Mrs. Miniver(1942): I did not love it but felt it was decent enough. My only problem was it never looked like Miniver family had much at stake. Even though there is a war going on and they were involved with it in a way, it was rather casual. It was never brought into their house; up until last half hour or so that is which certainly up the ante. All in all, I am glad to have nother one of the list and thankfully, it wasn't much of a task. Oh, and, did I give you the count? This one is 73rd. 14 more to go now.

Woman of the Year(1942): Except for the fact that this is a story from a woman's point of view where we must have had multiple similar stories from a man's POV, I fail to see any novelty in this film. I don't really have much criticism to offer, except that it was rather run of the mill story, but I don't have many praises for it either. Real highpoint for it was Hepburn butchering Tracy's kitchen in the last scene. I kept expecting him to break into some sort of moral lecture. Is it my fault that he does so in every film I have seen him in?

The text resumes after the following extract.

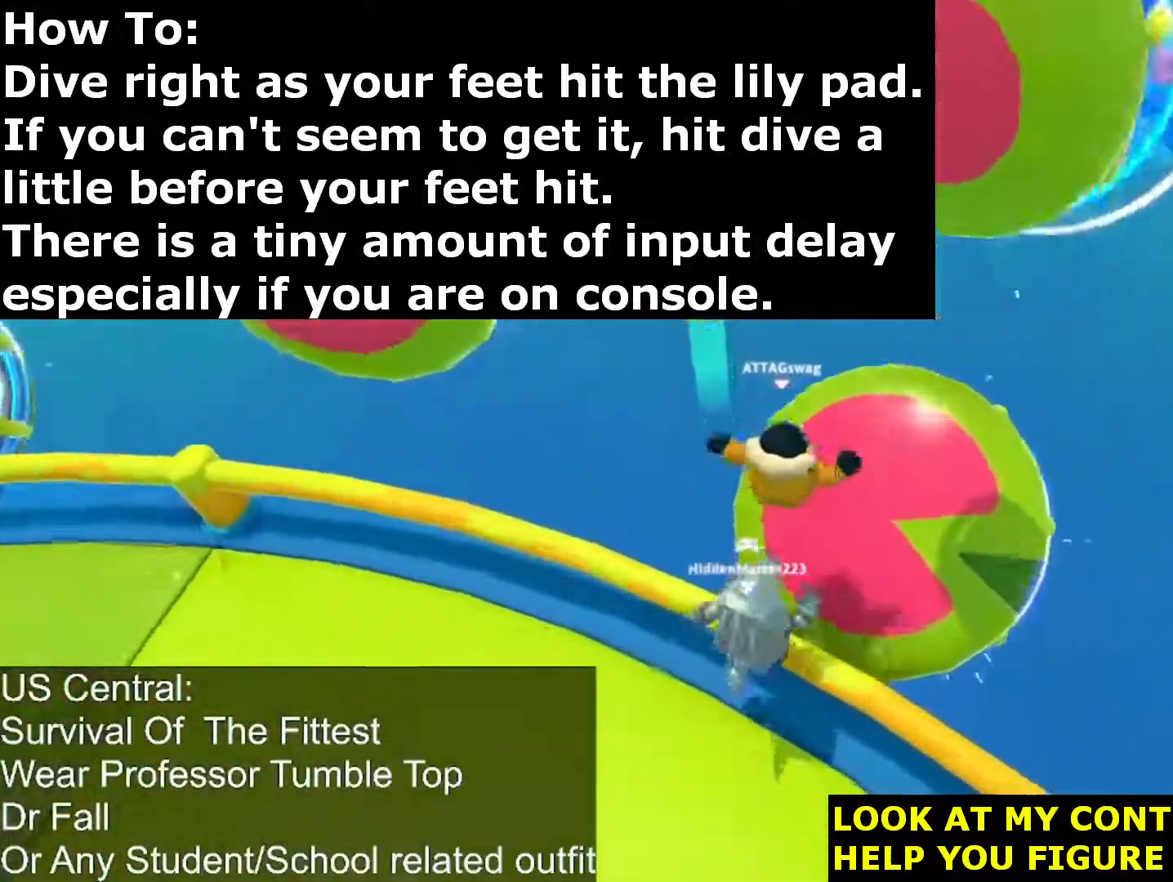
{"buttons": [], "left_stick": "up-right", "right_stick": "center", "events": [[267, "SQUARE", "up"], [500, "left_stick", "up-right"]]}
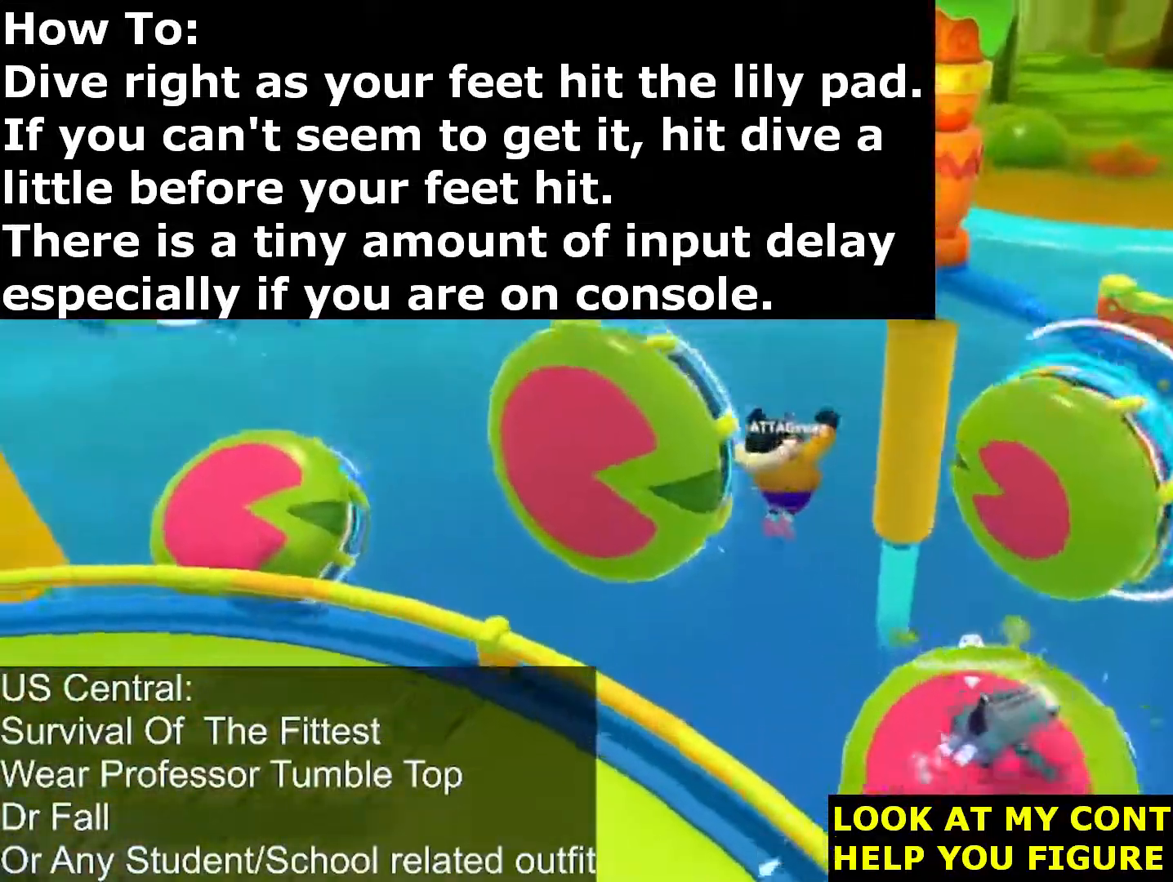
{"buttons": [], "left_stick": "right", "right_stick": "center", "events": [[167, "left_stick", "right"]]}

Robocop(2014): There was about half an hour just before the end that made it somewhat worth it because otherwise only word that kept coming to my mind for the rest of it was - bloated. Direction and script will have to bear major blame for it as it felt like everyone started off thinking we are going to make a great film but had no idea how. I mean, for all it's worth, it was released in February aka Studio Dumpster and it even doesn't know that. Who takes itself that seriously in February?

Total Count: 15. 15 First Time Watches and 0 Re-watch .

2014 YTD Count
Total Count: 102. 95 First Time Watches and 7 Re-watches.

Once again, not the most productive month even by my current low standards but I certainly saw few good ones. Actually, I don't think I have had a 4 and 1/2 starred film in few months. There were couple of surprises as well. Some I have been keeping for too long that paid off like 25th Hour and United 93 and some I had no idea and turned out to be quite awesome like Black Sunday. All in all, I am quite satisfied at this lot even though it is a short haul.

So, how was your month? Did you see anything interesting? What do you think of the movies I saw? Any favorites?


  1. Glad you liked United 93... what visceral direction from Greengrass there. And yep, that's Olivia Thirby all right! She's really the only one of that cast of unknowns to break out. The pilot (Khalid Abdalla) has been a few things too though.

    1. Absolutely loved it! It is a directorial marvel.

      By pilot you mean one of the terrorists, right? Because his face did seem familiar though I wasn't able to place my finger on where. :(

  2. 25th Hour (2002) is up there with my favorite Spike Lee films, and favorite Edward Norton performances. Apparently the director is quietly referencing 9/11 in the film. I might even prefer it to Do The Right Thing(which is often talked of as Lee's best work) Have you seen Malcolm X (1992)? I recently rated it 9/10.

    Saw Key Largo this year. I too liked the performances. The story is quite minimalist and could almost go as a theatre production, taking places in the hotel lobby. I liked the fun, snappy dialogue, and the ominous storm looming in the background gave it tension.

    1. I saw DTRT last month and while I liked it as well for various reasons, I think I like 25th Hour more. Yes, I have seen Malcolm X and I like that too but 25th Hour I can rate as his best of what I have seen.

      You are right about Key Largo. And its '40s film. You kinda expect those dialogues to crack a whip. They were really good at that then.